# Formula for Power of Upper Tail Sign Test

## Given

Consider the upper tail $$H_0: \theta \leq 0 \,\,\, \text{vs} \,\,\, H_A: \theta > 0$$ sign test with the test statistic $$B = \sum_{i=1}^n{\psi_i}$$ where $$\psi_i = \mathbb{I}(Z_i > \theta)$$, where $$\mathbb{P}(\psi_i=1)=\mathbb{P}(Z_i > \theta)=p$$. With the assumption that the $$n$$ observations are iid, answer the following questions.

$$B = \sum_{i=1}^{n} \psi_i \hspace{1em} \text{where} \hspace{1em} \psi_i = \left\{\begin{array}{ll} 1 & \texttt{if} \,\, Z_i > \theta \\ 0 & \texttt{otherwise}\end{array}\right.$$

$$B \overset{iid}{\sim} {\tt Binom}(n, p)$$

## Question

Write down the expression of the power of the upper tail sign test when the alternative has $$p_0$$.

• So, I know that the power of a hypothesis test is the probability of correctly rejecting $$H_0$$ when $$H_A$$ is true. i.e.

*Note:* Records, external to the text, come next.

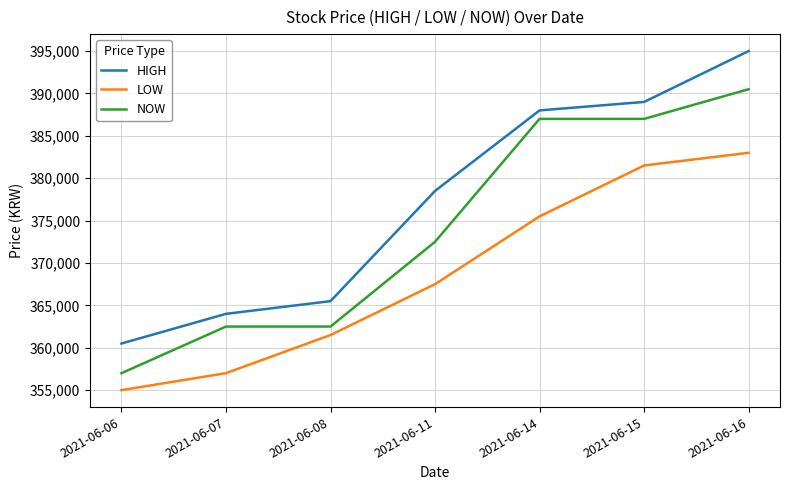

True or false: HIGH has more than 0 points higher than both neighbors.

False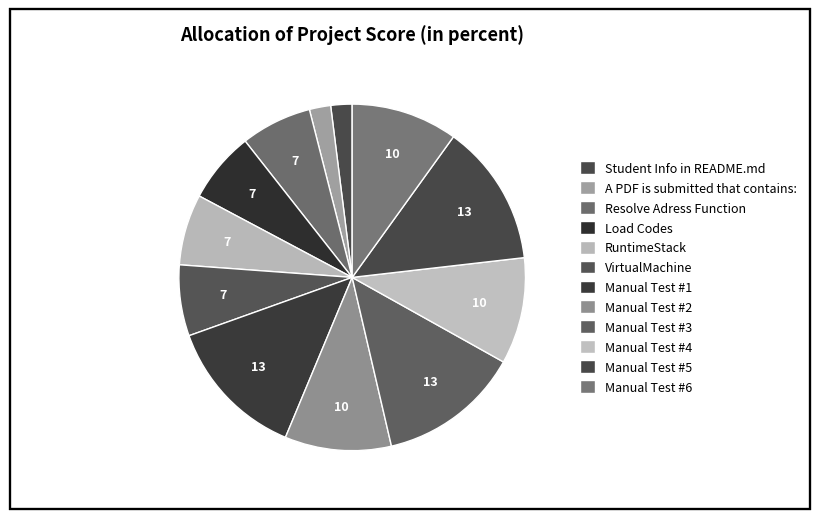

To the nearest percent, what is the combined percentage of A PDF is submitted that contains: and Manual Test #2?

12%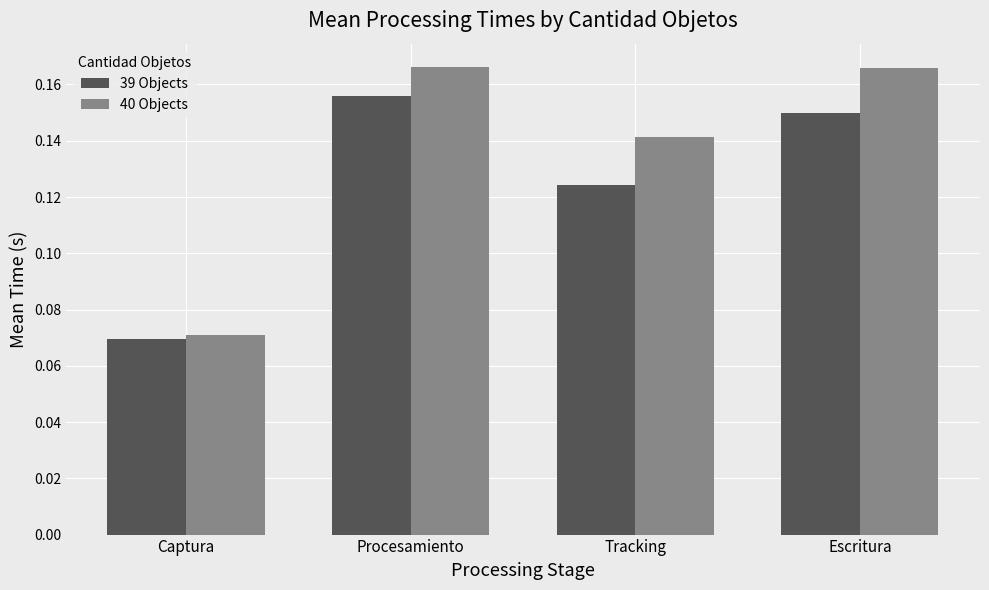

How many groups of bars are there?

4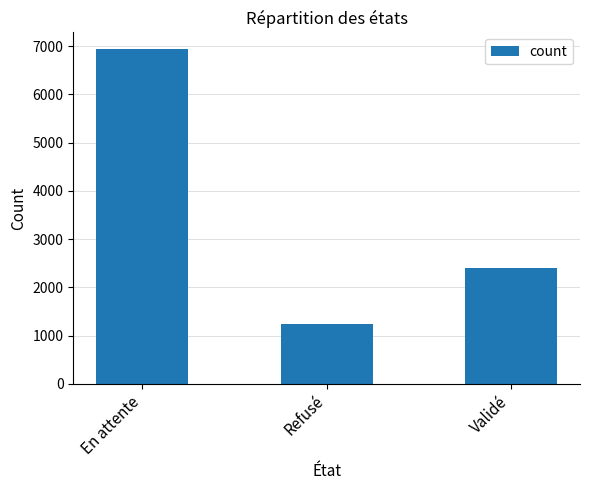

The chart shows a value of 1785 at Refusé. True or false?

False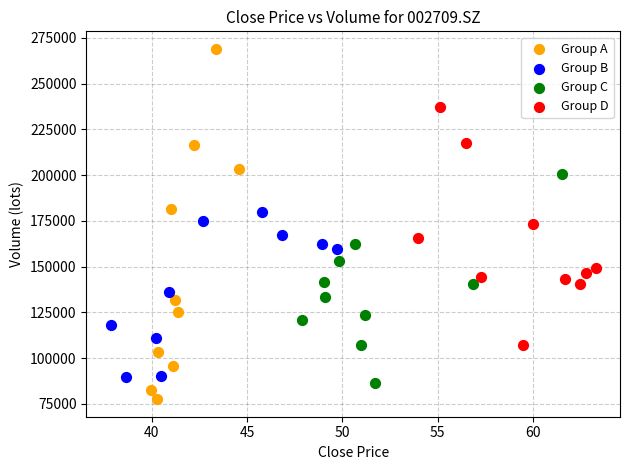

Which series contains the lowest Y value?

Group A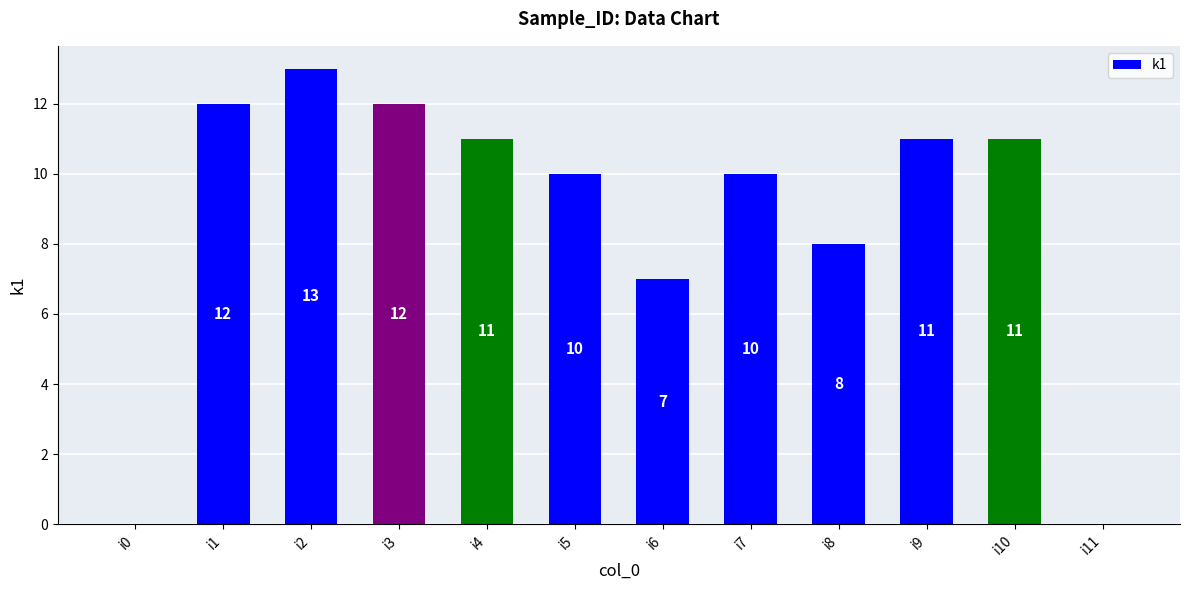

Which category has the highest value across all series?

i2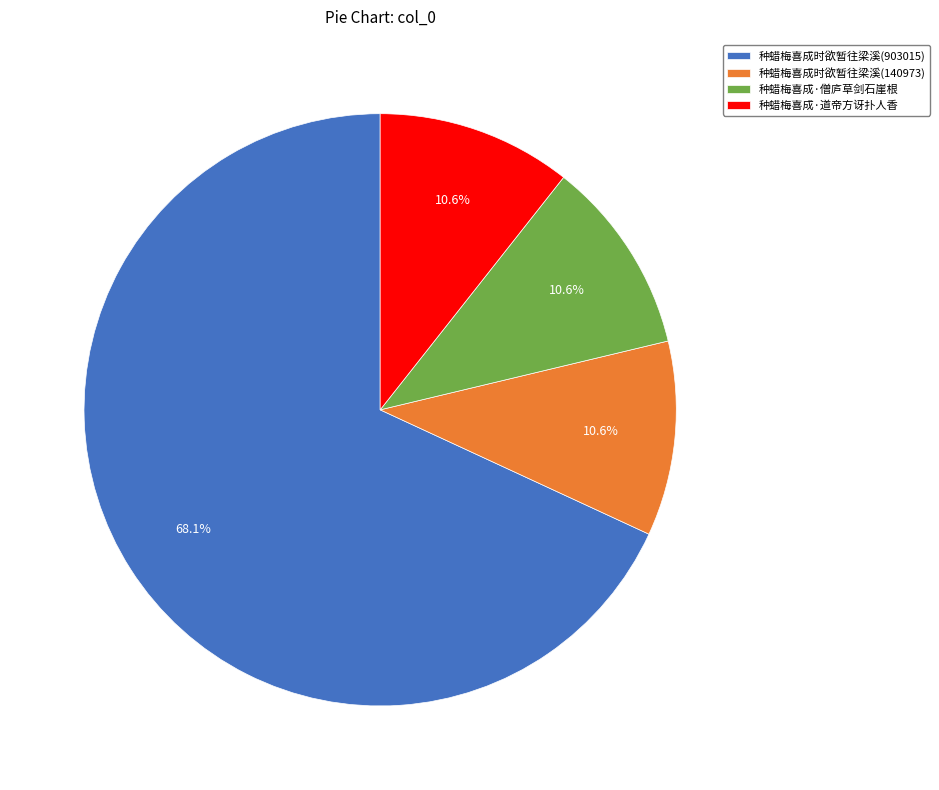

What percentage is NOT represented by 种蜡梅喜成·道帝方讶扑人香?

89.4%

$${\tt power} = \mathbb{P}(\text{reject } H_0 | H_A \text{ is true})$$

• However, since the question specifically mentions $$p_0$$, I think I need to express power in terms of $$p$$, $$p_0 = 1 - p$$, $$n$$, $$\psi_i$$, $$\theta$$, and/or $$Z_i$$ -- I'm not sure how to begin doing that, as I can't find a concrete formula for the power of a binomial.

## Note

• The $$\mathbb{I}$$ should be a $$1$$ with two lines, but SO wouldn't let me use \mathbbm{1}.